A large shortfall in domestic demand stymies growth and employment in the non--tradable sector, where it is the only demand that is relevant. By contrast, the part of the tradable sector that responds to foreign demand can grow with emerging-economy growth. That is helpful, but the tradable sector, as it is currently configured, is not an employment engine.
Indeed, the US economy’s structural evolution over the past two decades has made additional foreign demand inaccessible without expanding the scope of the tradable sector. The excessive domestic demand that underpinned this evolution is now gone, permanently. When deleveraging in the household sector is complete, domestic expenditure may rebound, but the savings rate will not and should not go back to zero.
Fiscal stimulus, in the form of backloading deficit--reduction efforts, might help tide the economy over while structural adjustment and expansion of competitiveness in the tradable sector proceed. However, by itself, stimulus is not the answer. Otherwise, the shortfall in domestic demand would reassert itself when the stimulus ended. The argument for a measured deficit-reduction program is to buy time for the structural shifts that will expand accessible external demand and fill in the gap in aggregate demand.
What structural adjustments are needed, and how will they occur?
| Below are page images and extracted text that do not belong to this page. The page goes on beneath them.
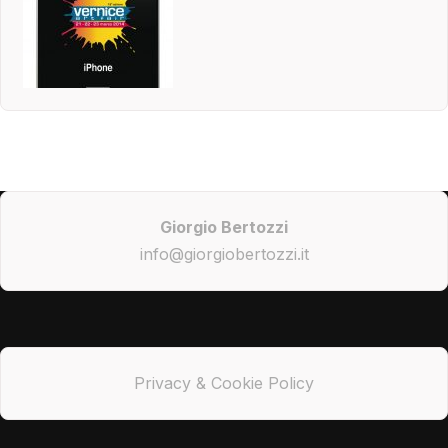
Giorgio Bertozzi
info@giorgiobertozzi.it
Privacy & Cookie Policy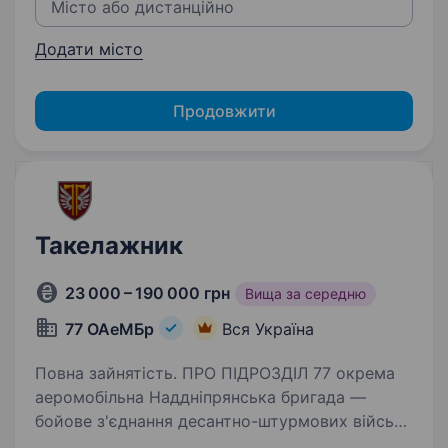
Додати місто
Продовжити
Такелажник
23 000 – 190 000 грн
Вища за середню
77 ОАеМБр
Вся Україна
Повна зайнятість. ПРО ПІДРОЗДІЛ 77 окрема
аеромобільна Наддніпрянська бригада —
бойове з'єднання десантно-штурмових військ
Збройних сил України сформоване у грудні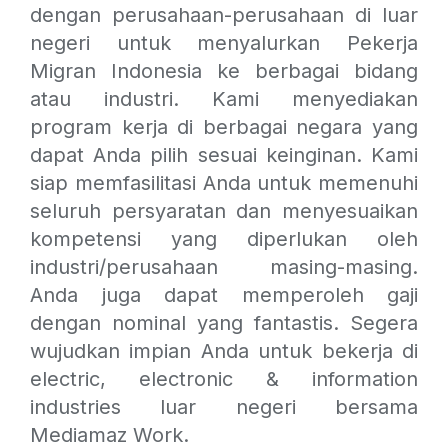
dengan perusahaan-perusahaan di luar
negeri untuk menyalurkan Pekerja
Migran Indonesia ke berbagai bidang
atau industri. Kami menyediakan
program kerja di berbagai negara yang
dapat Anda pilih sesuai keinginan. Kami
siap memfasilitasi Anda untuk memenuhi
seluruh persyaratan dan menyesuaikan
kompetensi yang diperlukan oleh
industri/perusahaan masing-masing.
Anda juga dapat memperoleh gaji
dengan nominal yang fantastis. Segera
wujudkan impian Anda untuk bekerja di
electric, electronic & information
industries luar negeri bersama
Mediamaz Work.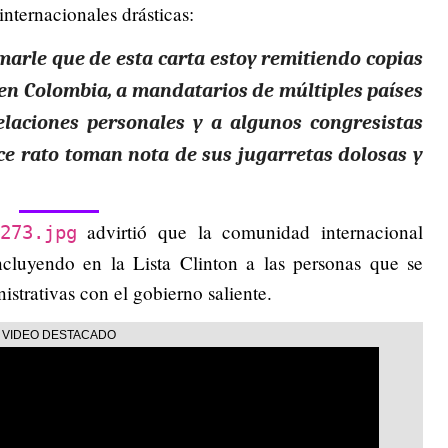
nternacionales drásticas:
marle que de esta carta estoy remitiendo copias
en Colombia, a mandatarios de múltiples países
elaciones personales y a algunos congresistas
e rato toman nota de sus jugarretas dolosas y
advirtió que la comunidad internacional
273.jpg
incluyendo en la Lista Clinton a las personas que se
istrativas con el gobierno saliente.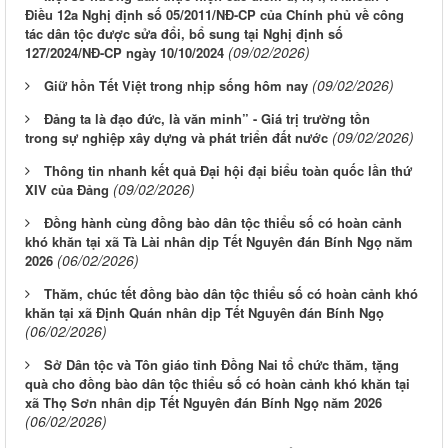
Điều 12a Nghị định số 05/2011/NĐ-CP của Chính phủ về công
tác dân tộc được sửa đổi, bổ sung tại Nghị định số
(09/02/2026)
127/2024/NĐ-CP ngày 10/10/2024
(09/02/2026)
Giữ hồn Tết Việt trong nhịp sống hôm nay
Đảng ta là đạo đức, là văn minh” - Giá trị trường tồn
(09/02/2026)
trong sự nghiệp xây dựng và phát triển đất nước
Thông tin nhanh kết quả Đại hội đại biểu toàn quốc lần thứ
(09/02/2026)
XIV của Đảng
Đồng hành cùng đồng bào dân tộc thiểu số có hoàn cảnh
khó khăn tại xã Tà Lài nhân dịp Tết Nguyên đán Bính Ngọ năm
(06/02/2026)
2026
Thăm, chúc tết đồng bào dân tộc thiểu số có hoàn cảnh khó
khăn tại xã Định Quán nhân dịp Tết Nguyên đán Bính Ngọ
(06/02/2026)
Sở Dân tộc và Tôn giáo tỉnh Đồng Nai tổ chức thăm, tặng
quà cho đồng bào dân tộc thiểu số có hoàn cảnh khó khăn tại
xã Thọ Sơn nhân dịp Tết Nguyên đán Bính Ngọ năm 2026
(06/02/2026)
The pace and effectiveness of structural adaptation will be determined not only by private-sector incentives and market forces, but also by government reform and investment.
PROBLEMS EXACERBATED
With high unemployment in many parts of the labor market, downward pressure on wages will further exacerbate the country’s already skewed income--distribution. Labor markets will eventually clear, but this will happen slowly and painfully, owing to skills gaps and other short-term mismatches.
Government cannot solve the problem alone, much less make the problem go away overnight. However, government can take action that improves productivity, investment returns and conditions for innovation, thereby increasing the pace and enhancing the long-term results of structural adjustment.
To be viable, policy measures must include comprehensive tax reform; a balanced deficit--reduction program; investment in education, skills upgrading, infrastructure and technology; and a fully developed energy policy that anticipates rising relative energy prices as emerging-market growth enlarges the global economy to three times its current size over the next quarter-century. For maximum impact, the targeting of some of these investments should be undertaken in collaboration with the private sector (business and labor). After all, that is most often where the relevant knowledge of the best opportunities is to be found.
Finally, to attempt this rebalancing in the current fiscal environment without tax increases (perhaps temporary measures designed to overcome the cumulative investment shortfall) would be very unwise. To do so would both impede the pace of recovery and diminish the quality of the final result.
Michael Spence, a Nobel laureate in economics, is a professor of economics at New York University’s Stern School of Business, distinguished visiting fellow at the Council on Foreign Relations and senior fellow at the Hoover Institution, Stanford University.